Grazie all’autorizzazione del gruppo Class editori pubblichiamo l’articolo di Edoardo Narduzzi apparso su Italia Oggi, il quotidiano diretto da Pierluigi Magnaschi
Cast e format sono già pronti. A settembre Roma battezzerà il primo reality dove i concorrenti dovranno sopravvivere in corridoi iper affollati dei pronti soccorso, raccogliendo l’immondizia o spostandosi con i mezzi pubblici. «La città dei famosi» farà rumore a livello planetario inquadrando, con il giusto cinismo, ex calciatori o cantanti vintage mentre rovistano nei cassonetti dell’Ama o provano a non morire guidando un motorino tra le buche della capitale.

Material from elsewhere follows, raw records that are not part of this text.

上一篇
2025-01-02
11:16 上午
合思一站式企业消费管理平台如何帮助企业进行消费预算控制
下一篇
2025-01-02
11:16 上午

Roma è già fallita. La sentenza è già stata emessa e le responsabilità vengono da lontano, dalla incapacità della classe dirigente locale di saper individuare e portare avanti un modello di sviluppo sostenibile senza il continuo sostegno dei Btp altrui. Cioè senza i rifinanziamenti a piè di lista del bilancio nazionale. Ignazio Marino è arrivato quando la nave era già non più salvabile, al massimo se ne poteva ritardare il naufragio.
Per capire l’incapacità esecutiva della politica romana si deve fare un viaggio nelle infrastrutture della sua annunciata modernità industriale. Imboccare da Piazzale del Verano la Tiburtina, la consolare che porta alla Tiburtina Valley, un’arteria per la quale i lavori per il raddoppio della carreggiata sono iniziati ai tempi della giunta Veltroni e non sono ancora finiti. Qui si trovano gran parte delle imprese dell’informatica, dell’elettronica, dell’aerospazio, della difesa della capitale.
Qui ai tempi della giunta Rutelli, cioè venti anni fa, venne lanciato il progetto Tecnopolo Tiburtino, il più grande parco tecnologico italiano con i suoi 70 ettari. I giornalisti del NYT o della stampa straniera dovrebbero farci un giro per scoprire cosa significa avere una capitale di un paese del G7 senza una adeguata dirigenza politica.
Dopo 20 anni il Tecnopolo è una sorta di bidonville africana con lamiere divelte e arrugginite che delimitano la grande buca centrale scavata un decennio fa dalle ruspe della Camera di commercio per realizzare un centro direzionale mai nato.
Una fotografia a cielo aperto del perché Roma non ha un vero modello di sviluppo e perché, come documentato dalle ricerche di Daniele Fichera, nell’ultimo decennio ha perso l’8,3% degli occupati in Ict e il 9,3% nella finanza mentre sono cresciuti, +75%, solo i servizi a basso valore aggiunto: vigilanza, pulizie, mense.
Il default dell’economia di Roma è già nei numeri ed è figlio di venti anni di politiche sbagliate che hanno creato il debito locale più importante di Italia facendo crescere solo posti di lavoro a bassa remunerazione. Quelli più facilmente assegnabili senza gare da Comune e Regione. Ma la campagna elettorale è già iniziata.
Il M5S si prepara a occupare la Regione Lazio con i comitati per l’acqua pubblica. Una sorta di «Occupy Acea» alla quale vorrebbero togliere, con il supporto di parte del Pd, la gestione in monopolio dell’acqua romana. Anche da città eterna fallita Roma sa offrire grandi spettacoli.